Abstract As coal mining depth is over 1000 m, an overstressed effect is commonly observed around working face which shows a higher stress than the ultimate strength of the coal mass. Aiming at the problem of dynamic disasters induced by overstress loading and loading, a true triaxial AE monitoring unit was designed to systematically investigate the acoustic emission (AE) characteristics of fracture and damage. The AE results show that the ring counts of coal sample under true triaxial loading are influenced by three factors: loading level, individual differences, and loading rates. When under lower true triaxial loads, the coal sample damage represented by ring counts appears largely in loading phase, and the quantity is few. When true triaxial loads increase, the number of ring counts, especially in packing phase, increases significantly, which indicates that the damage process is transferred from loading phase to packing phase. The study on evolution laws of microcracks, wave velocity, and energy indicates that, during the initially true triaxial loads, the primary microcracks and the initial loading on primary dense areas contributes to a small amount of lower and higher velocity regions in the sample. Along with the increase of true triaxial loading, the closure of the primary microcracks and the fracture of the dense area result in a transfer and expansion of higher velocity regions and the formation of velocity anomaly regions.
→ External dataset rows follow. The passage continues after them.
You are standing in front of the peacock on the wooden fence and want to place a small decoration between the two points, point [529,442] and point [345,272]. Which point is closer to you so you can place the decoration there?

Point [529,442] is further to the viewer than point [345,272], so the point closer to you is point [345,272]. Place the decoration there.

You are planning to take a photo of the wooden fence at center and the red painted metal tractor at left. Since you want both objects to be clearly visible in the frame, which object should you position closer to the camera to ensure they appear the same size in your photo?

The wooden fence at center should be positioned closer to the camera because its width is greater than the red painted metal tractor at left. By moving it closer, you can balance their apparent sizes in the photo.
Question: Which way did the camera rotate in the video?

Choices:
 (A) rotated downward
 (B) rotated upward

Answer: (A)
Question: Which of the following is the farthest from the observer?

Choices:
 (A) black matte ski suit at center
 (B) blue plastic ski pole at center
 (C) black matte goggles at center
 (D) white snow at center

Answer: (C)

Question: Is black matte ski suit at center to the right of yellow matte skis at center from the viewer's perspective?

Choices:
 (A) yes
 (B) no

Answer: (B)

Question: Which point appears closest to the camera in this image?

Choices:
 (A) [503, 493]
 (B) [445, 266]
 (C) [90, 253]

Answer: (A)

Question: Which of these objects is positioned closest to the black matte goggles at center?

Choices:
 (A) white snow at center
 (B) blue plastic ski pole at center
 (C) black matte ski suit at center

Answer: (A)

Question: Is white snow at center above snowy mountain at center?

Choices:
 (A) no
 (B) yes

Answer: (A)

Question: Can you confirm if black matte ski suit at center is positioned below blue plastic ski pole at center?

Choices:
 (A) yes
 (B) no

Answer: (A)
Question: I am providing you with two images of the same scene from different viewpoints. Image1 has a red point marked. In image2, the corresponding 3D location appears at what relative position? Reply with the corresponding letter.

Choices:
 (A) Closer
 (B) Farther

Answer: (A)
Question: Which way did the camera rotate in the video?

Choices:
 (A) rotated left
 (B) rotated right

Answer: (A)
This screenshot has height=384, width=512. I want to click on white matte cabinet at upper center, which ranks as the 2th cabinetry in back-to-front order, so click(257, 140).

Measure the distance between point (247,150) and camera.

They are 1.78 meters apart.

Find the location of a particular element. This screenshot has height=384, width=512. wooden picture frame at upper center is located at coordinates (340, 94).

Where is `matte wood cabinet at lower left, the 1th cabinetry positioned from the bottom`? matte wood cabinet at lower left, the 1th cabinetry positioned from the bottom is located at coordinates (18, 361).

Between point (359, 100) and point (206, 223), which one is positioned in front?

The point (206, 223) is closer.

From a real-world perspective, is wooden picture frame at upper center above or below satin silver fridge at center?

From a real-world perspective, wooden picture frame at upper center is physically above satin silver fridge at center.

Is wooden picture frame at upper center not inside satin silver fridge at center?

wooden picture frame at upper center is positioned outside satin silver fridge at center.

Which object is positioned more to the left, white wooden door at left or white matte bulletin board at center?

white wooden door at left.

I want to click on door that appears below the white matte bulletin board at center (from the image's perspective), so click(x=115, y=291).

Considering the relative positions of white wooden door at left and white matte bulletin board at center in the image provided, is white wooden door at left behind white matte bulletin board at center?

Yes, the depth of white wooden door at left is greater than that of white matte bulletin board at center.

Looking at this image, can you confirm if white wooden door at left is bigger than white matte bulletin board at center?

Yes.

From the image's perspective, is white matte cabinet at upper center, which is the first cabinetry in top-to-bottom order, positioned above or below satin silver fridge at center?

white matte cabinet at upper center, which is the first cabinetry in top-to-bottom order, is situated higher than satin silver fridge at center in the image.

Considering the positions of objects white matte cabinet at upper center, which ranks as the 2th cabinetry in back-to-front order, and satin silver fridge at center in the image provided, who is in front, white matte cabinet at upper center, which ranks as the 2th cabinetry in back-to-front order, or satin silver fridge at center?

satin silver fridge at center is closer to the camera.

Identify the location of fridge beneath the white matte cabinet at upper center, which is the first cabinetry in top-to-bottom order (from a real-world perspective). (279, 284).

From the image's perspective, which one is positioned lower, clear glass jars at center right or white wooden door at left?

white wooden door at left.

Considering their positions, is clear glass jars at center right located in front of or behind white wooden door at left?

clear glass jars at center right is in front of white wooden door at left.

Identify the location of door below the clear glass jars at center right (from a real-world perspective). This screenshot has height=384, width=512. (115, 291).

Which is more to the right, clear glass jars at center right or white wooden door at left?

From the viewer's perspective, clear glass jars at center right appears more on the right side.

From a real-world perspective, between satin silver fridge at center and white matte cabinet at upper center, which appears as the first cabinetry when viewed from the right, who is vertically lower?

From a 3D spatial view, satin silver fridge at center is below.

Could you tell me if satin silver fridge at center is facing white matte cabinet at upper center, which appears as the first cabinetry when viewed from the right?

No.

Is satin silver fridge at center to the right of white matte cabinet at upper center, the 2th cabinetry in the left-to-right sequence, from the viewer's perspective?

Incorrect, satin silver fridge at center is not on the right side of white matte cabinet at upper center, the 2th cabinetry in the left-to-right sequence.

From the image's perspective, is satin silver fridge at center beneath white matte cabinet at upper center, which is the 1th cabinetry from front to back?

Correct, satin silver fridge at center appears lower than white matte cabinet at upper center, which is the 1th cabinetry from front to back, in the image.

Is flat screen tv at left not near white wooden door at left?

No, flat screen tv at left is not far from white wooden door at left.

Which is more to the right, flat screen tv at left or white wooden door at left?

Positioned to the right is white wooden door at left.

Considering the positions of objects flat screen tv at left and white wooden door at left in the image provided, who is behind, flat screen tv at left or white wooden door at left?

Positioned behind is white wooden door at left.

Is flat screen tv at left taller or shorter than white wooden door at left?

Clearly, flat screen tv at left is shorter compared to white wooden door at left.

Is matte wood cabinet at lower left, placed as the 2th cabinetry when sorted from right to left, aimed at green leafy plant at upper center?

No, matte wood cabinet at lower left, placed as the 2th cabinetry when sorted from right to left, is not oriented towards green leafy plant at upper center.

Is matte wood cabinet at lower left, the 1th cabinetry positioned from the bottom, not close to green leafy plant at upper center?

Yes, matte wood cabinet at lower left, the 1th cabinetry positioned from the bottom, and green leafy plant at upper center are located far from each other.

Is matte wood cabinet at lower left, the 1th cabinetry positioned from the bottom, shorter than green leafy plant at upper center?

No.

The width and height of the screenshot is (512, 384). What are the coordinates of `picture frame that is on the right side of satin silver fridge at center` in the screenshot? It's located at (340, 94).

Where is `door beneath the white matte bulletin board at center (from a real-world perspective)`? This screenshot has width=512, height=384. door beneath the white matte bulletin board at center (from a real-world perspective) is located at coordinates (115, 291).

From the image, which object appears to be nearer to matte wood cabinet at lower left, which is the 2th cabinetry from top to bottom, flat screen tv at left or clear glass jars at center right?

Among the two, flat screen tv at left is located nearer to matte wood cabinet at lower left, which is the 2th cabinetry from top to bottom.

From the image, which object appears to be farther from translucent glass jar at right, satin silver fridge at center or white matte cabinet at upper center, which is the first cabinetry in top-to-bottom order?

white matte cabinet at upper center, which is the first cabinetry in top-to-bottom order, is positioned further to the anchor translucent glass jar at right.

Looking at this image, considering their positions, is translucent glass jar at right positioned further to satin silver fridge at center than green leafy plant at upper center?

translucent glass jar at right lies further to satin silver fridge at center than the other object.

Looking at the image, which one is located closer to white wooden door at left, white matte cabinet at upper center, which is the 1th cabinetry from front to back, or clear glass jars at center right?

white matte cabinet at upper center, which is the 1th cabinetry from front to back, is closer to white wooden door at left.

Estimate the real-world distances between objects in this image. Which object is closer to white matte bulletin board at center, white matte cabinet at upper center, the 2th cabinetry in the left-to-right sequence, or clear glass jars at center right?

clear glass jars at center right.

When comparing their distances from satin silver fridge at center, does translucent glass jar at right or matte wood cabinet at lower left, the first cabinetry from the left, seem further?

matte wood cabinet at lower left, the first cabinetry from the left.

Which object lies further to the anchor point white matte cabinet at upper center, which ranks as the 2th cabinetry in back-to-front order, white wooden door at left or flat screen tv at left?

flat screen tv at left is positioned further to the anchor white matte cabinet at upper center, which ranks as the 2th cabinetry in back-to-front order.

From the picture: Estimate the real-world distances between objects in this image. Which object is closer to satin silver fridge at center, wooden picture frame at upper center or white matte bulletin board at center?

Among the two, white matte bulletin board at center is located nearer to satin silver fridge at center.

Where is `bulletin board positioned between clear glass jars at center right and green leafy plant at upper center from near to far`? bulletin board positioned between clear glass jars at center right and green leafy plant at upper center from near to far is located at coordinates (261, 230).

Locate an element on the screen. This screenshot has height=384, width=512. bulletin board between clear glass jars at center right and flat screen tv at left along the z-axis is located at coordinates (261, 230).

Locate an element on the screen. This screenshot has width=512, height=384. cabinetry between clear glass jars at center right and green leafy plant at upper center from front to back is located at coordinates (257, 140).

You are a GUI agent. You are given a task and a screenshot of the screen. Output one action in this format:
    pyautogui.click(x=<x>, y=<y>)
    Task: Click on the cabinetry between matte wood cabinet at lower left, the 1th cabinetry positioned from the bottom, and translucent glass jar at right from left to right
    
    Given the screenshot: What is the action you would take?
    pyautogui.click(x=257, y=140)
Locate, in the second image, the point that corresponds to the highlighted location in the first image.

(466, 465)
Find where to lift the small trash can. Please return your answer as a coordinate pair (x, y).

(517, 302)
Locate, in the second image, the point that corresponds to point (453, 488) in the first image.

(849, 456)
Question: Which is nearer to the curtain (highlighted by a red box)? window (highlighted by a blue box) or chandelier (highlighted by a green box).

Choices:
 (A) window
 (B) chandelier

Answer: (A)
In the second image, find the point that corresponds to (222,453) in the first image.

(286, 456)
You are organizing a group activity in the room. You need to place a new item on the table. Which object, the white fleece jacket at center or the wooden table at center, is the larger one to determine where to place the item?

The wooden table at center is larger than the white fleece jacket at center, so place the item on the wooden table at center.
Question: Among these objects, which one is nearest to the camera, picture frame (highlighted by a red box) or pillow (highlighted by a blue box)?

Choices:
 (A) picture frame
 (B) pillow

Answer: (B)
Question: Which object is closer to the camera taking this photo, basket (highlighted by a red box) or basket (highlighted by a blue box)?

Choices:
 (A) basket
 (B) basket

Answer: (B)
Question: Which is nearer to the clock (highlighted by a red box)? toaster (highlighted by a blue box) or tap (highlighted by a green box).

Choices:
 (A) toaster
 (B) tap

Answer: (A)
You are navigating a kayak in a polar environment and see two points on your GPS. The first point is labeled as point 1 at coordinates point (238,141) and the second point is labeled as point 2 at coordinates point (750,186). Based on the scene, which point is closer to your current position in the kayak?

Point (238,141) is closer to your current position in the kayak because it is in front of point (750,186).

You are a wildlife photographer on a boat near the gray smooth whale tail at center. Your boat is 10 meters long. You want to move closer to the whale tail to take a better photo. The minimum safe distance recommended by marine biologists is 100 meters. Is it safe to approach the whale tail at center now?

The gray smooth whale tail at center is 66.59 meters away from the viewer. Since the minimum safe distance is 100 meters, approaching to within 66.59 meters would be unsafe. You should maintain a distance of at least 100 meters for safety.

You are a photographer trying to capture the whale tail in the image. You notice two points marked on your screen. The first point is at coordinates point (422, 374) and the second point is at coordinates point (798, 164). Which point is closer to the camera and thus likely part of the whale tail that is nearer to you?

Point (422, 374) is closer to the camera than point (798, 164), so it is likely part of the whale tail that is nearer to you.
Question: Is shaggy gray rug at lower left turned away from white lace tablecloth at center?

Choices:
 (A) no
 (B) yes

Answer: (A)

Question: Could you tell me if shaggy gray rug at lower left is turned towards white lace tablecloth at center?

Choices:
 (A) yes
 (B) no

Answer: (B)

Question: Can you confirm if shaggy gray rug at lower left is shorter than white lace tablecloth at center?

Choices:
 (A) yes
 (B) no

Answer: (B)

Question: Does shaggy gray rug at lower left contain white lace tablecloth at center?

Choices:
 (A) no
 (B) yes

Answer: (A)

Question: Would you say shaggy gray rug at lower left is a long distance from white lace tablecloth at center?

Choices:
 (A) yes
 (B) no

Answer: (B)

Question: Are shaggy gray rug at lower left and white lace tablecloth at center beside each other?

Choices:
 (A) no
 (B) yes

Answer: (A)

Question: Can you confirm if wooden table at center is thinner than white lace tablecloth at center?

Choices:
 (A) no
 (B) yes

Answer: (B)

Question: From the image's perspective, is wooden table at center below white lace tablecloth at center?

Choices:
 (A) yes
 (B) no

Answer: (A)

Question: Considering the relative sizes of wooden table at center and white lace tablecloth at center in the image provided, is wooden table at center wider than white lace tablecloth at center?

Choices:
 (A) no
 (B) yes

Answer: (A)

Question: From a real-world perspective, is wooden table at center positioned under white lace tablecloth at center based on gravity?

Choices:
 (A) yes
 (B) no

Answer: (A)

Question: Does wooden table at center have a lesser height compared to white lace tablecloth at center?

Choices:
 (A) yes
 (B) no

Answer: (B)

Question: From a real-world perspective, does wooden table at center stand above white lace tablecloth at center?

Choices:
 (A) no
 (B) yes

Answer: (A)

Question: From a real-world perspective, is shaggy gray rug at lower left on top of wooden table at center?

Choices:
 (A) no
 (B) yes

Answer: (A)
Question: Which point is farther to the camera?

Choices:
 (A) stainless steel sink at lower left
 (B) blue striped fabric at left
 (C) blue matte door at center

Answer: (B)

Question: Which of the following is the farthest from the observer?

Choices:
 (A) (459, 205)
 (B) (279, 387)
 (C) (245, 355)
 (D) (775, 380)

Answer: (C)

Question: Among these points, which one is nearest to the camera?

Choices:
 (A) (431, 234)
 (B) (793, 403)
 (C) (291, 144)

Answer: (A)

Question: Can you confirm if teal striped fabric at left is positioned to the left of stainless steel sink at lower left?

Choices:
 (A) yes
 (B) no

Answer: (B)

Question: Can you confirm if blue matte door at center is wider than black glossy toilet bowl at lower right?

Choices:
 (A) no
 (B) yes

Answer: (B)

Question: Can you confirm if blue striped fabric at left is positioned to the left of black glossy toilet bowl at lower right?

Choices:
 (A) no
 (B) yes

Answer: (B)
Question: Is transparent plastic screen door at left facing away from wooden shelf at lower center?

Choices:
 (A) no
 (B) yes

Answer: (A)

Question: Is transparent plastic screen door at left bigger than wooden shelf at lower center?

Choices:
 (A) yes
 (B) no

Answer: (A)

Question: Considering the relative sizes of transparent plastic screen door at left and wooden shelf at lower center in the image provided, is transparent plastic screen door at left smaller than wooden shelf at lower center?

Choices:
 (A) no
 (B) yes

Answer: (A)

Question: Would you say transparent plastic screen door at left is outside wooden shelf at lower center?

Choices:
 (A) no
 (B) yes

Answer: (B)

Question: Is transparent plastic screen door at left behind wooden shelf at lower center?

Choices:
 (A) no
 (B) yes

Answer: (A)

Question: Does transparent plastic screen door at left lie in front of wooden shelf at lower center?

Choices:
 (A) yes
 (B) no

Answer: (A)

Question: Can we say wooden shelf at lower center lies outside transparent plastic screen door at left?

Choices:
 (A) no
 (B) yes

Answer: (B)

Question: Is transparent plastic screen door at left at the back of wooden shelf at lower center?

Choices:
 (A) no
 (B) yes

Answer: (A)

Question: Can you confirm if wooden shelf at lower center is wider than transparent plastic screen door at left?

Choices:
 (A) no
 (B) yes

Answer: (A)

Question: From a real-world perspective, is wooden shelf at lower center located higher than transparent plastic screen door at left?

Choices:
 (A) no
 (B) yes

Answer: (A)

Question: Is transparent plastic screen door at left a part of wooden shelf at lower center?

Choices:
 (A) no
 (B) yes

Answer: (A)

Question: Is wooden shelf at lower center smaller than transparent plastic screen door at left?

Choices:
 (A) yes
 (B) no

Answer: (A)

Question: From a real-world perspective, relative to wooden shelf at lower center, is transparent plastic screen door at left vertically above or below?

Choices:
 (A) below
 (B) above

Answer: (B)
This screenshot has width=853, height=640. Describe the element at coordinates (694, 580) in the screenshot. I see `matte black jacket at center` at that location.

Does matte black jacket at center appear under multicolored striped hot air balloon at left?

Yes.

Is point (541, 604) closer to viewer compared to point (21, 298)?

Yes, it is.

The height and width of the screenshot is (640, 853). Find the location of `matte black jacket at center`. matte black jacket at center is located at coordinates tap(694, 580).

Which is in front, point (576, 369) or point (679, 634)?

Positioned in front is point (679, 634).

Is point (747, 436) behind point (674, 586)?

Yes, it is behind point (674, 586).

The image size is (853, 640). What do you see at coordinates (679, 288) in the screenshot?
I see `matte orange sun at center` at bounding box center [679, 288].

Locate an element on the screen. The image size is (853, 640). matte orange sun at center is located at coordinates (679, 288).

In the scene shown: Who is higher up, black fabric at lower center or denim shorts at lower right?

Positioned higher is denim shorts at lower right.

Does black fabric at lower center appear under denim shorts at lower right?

When approaching failure, the macrocracks throughout the sample present a large area of lower velocity band. The formation and closure of cracks, the fast transfer of high velocity region, and the velocity anomaly region indicate the unstable status of the sample. During the packing phase of true triaxial loads, the cracks are compacted, and the inner structures are thoroughly damaged in the sample, which eventually presents a continuous damage in a form of the shrink of the lower velocity region and the increase of integral velocity of the sample.